Week 1-2: Infrastructure setup — VPC endpoints, IAM roles, CloudWatch configuration, model access enablement
Week 2-3: First workload — deploy a single Claude Sonnet use case (e.g., document summarization or compliance Q&A) in a dev environment
Week 3-6: Production hardening — add monitoring, Guardrails, prompt caching, cost optimization, security review
Week 6-12: Scale — add RAG pipelines, MCP integrations, additional use cases, cascading model routing

VORANTIS specializes in Claude-on-Bedrock architecture for LATAM enterprises. We handle the infrastructure setup, RAG design, MCP integration, and security hardening so your team can focus on the business logic.
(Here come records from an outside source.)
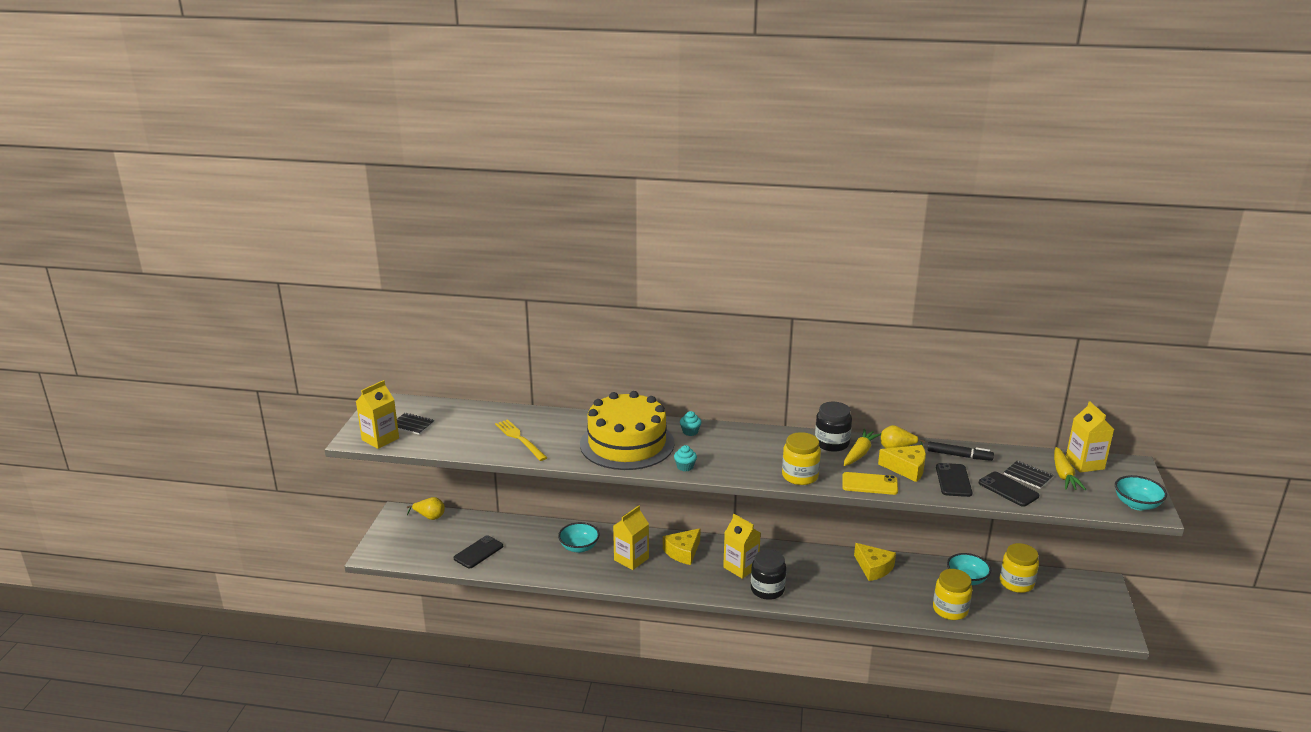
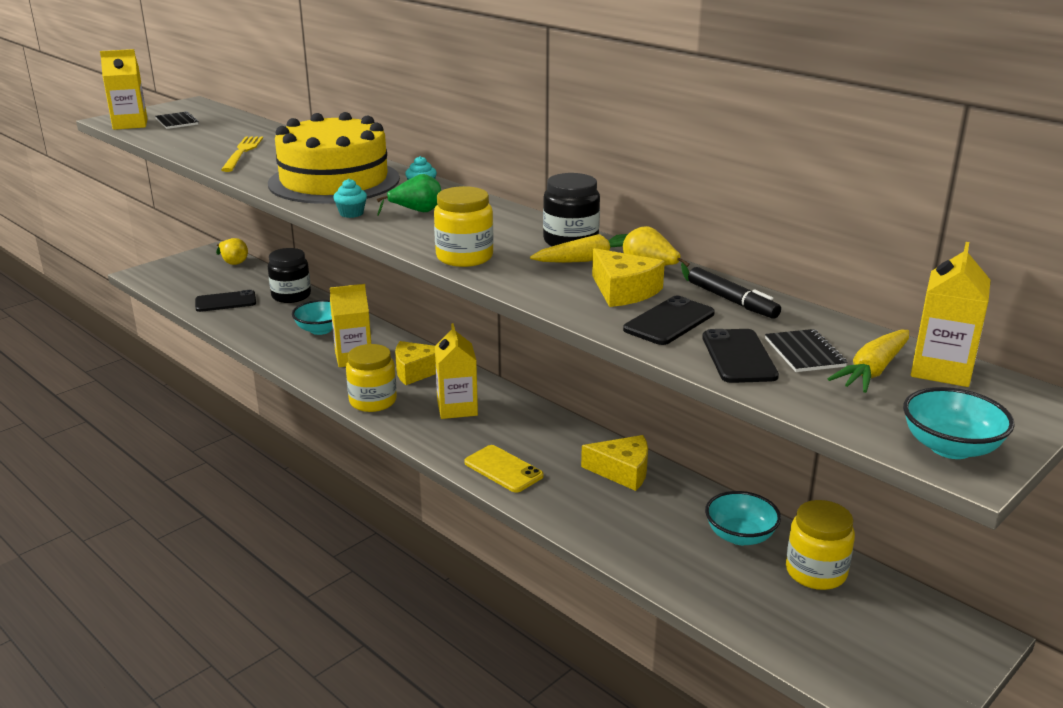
camera: 35 degrees right, 0 degrees up
black jar [751,550,786,600] -> black jar moved to [268,248,311,303]
yellow phone [842,472,898,495] -> yellow phone moved to [464,445,544,493]
yellow cheese [854,543,896,581] -> yellow cheese turned 75 degrees counterclockwise [581,435,648,491]
yellow jar [933,569,972,620] -> yellow jar moved to [346,344,397,412]
none -> green pear [377,174,441,216]

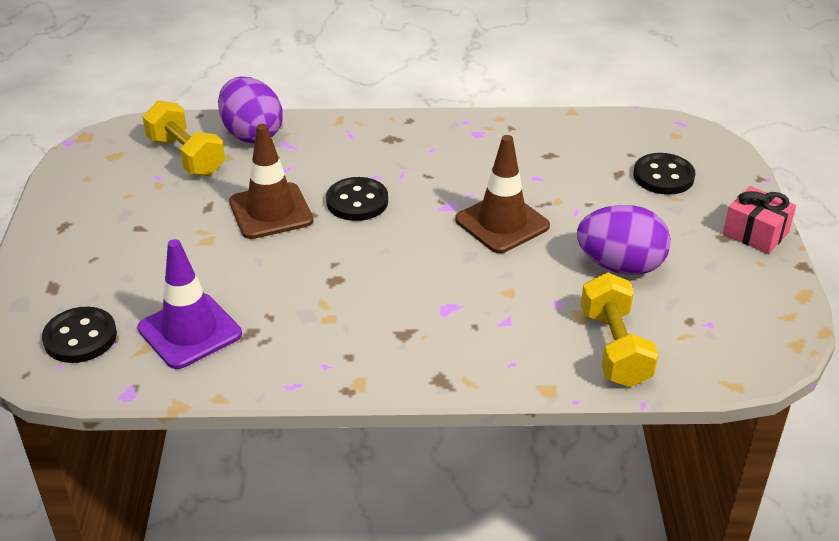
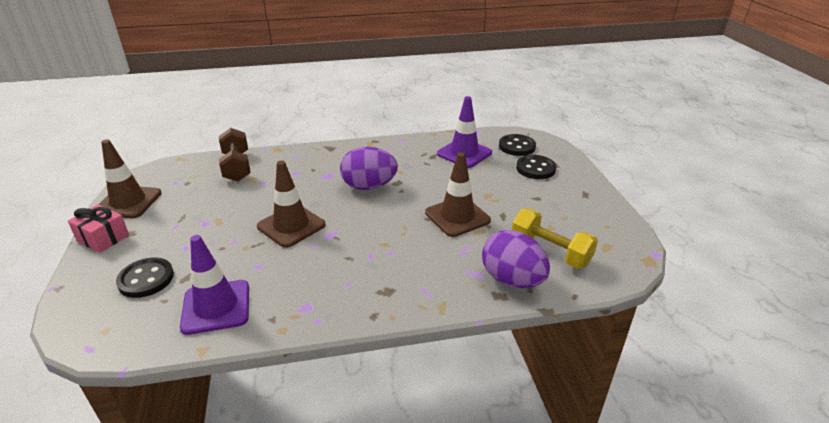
camera: 170 degrees right, 5 degrees down
black button [326,177,388,221] -> black button moved to [516,155,556,179]
purple egg [577,205,671,275] -> purple egg moved to [340,147,398,190]
yellow dumbbell [581,273,659,387] -> brown dumbbell [219,128,251,181]
none -> brown traffic cone [99,139,162,218]
none -> purple traffic cone [180,235,249,335]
Visit our FAQ for common questions or contact us to start a Discovery engagement.

Frequently Asked Questions

Is Claude available on AWS Bedrock in Latin America?

Yes. Claude is available on AWS Bedrock in the São Paulo region (sa-east-1), providing data residency in South America. This is critical for LATAM enterprises subject to data localization requirements under LGPD (Brazil), CNBV (Mexico), and SFC (Colombia). All Claude model tiers — Opus, Sonnet, and Haiku — are accessible through Bedrock.

What is the difference between Claude direct API and AWS Bedrock?

The direct API connects to Anthropic’s servers and is simpler to set up. AWS Bedrock runs Claude within your AWS account, providing VPC isolation, IAM-based access control, CloudWatch monitoring, and consolidated billing. Bedrock is preferred for enterprise because it keeps data within your AWS perimeter and integrates with existing infrastructure.

How much does Claude on Bedrock cost compared to the direct API?

Bedrock pricing is comparable to direct API pricing: Sonnet 4 costs $3/$15 per million input/output tokens on both. Bedrock adds no markup but you pay for associated AWS infrastructure (VPC, NAT Gateway, CloudWatch). Prompt caching on Bedrock can reduce input costs by up to 90% for repeated context.

Can I build a RAG system with Claude on Bedrock?

Yes. AWS Bedrock provides native RAG support through Knowledge Bases for Amazon Bedrock. You can connect S3 data sources, use Amazon OpenSearch or Aurora pgvector for vector storage, and query with Claude as the generation model. This is the recommended architecture for compliance RAG systems in regulated industries.